Brennende Autos am Wochenende: Polizei vermutet Brandstiftung

Am Wochenende sind in Berlin erneut mehrere Wagen in Flammen aufgegangen - in unterschiedlichen Stadtteilen. Die Polizei geht von Brandstiftung aus.

Blick auf das Hinweisschild eines Polizeireviers

© dpa

Die Serie mutmaßlicher Brandstiftungen an Autos in Berlin reißt nicht ab. Am Wochenende sind erneut mehrere Wagen in Flammen aufgegangen, wie die Polizei mitteilte. Fünf Autos seien in den Nächten auf Samstag und Sonntag durch Feuer zerstört worden - in verschiedenen Stadtteilen. In diesem Jahr sind damit laut Polizei bereits mehr als 320 Fahrzeuge in Berlin abgebrannt. Etwa 190 seien direkt angezündet und etwa 130 durch übergreifende Flammen beschädigt oder zerstört worden.

Brennende Autos in Hellersdorf und Wedding

Am frühen Sonntagmorgen (04. August 2019) bemerkte ein Passant Rauchentwicklung auf einem Parkplatz in Hellersdorf und alarmierte die Feuerwehr. Diese löschte ein brennendes Auto. Die Hitzeeinwirkung beschädigte zudem das Fahrzeug, das daneben geparkt war. Die Ermittler gehen von Brandstiftung aus. In der Nacht zu Samstag war bereits ein geparktes Auto in Wedding durch Feuer beschädigt worden. Ein vorbeifahrender Taxifahrer versuchte, die Flammen mit seinem Trinkwasser zu löschen. Gemeinsam mit zwei Passanten gelang es ihm, den Brand zu stoppen.

Neukölln und Spandau ebenfalls betroffen

Einige Stunden später brannten zwei Autos auf einem Parkplatz in Neukölln.
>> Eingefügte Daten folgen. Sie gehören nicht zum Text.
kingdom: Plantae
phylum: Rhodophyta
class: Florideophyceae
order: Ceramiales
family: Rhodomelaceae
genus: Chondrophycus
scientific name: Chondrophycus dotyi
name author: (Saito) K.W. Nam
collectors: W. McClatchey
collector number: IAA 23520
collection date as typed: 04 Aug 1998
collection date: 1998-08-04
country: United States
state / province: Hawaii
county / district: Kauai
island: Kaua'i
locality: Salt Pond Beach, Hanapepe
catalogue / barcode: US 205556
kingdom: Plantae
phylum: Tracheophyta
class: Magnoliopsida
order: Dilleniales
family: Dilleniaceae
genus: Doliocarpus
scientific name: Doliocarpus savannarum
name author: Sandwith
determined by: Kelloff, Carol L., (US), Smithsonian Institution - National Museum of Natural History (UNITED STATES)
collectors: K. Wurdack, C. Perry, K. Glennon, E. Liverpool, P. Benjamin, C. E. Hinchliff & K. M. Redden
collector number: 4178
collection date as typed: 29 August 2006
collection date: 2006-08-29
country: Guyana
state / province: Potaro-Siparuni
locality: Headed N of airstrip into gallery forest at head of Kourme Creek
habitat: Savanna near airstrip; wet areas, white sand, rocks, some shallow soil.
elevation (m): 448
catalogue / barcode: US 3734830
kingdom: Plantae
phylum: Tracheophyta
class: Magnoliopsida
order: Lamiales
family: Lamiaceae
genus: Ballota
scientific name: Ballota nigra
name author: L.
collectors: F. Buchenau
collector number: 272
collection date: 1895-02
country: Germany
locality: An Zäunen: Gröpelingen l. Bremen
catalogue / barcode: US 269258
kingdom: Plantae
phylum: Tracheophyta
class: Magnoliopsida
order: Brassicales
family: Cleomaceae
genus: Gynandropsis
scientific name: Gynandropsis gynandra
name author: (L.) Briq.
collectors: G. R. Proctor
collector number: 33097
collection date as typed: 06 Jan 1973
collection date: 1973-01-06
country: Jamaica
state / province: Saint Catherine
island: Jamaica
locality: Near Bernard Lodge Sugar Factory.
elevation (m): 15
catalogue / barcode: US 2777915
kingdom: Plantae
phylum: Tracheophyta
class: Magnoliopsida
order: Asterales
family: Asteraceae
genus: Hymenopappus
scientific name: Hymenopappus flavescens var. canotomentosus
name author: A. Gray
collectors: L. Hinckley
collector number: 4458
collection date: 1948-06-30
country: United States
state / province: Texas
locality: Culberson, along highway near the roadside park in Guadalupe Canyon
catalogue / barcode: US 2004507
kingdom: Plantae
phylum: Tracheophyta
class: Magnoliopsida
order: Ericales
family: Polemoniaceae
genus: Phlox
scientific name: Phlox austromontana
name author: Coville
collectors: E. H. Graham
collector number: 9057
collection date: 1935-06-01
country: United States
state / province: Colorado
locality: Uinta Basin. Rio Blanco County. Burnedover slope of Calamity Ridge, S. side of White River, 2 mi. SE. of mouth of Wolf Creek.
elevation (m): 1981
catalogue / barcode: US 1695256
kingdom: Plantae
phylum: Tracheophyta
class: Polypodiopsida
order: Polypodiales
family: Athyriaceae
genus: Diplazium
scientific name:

Beide wurden völlig zerstört. Bei einem weiteren Auto war die Heckscheibe eingeschlagen. Am frühen Sonntagmorgen stand ein Auto in Spandau in Flammen, die Feuerwehr löschte. Die Polizei geht in allen Fällen von vorsätzlicher Brandstiftung aus.

Polizei vermutet meist keine politischen Motive

Vor zwei Wochen hat die Polizei die Ermittlungsgruppe «Nachtwache» ins Leben gerufen. Fünf Beamte des Landeskriminalamtes sollen jetzt solche Brandstiftungen an Autos aufklären. Es soll auch mehr Streifen geben. Beim überwiegenden Teil der Angriffe vermuten die Ermittler keine politischen Motive.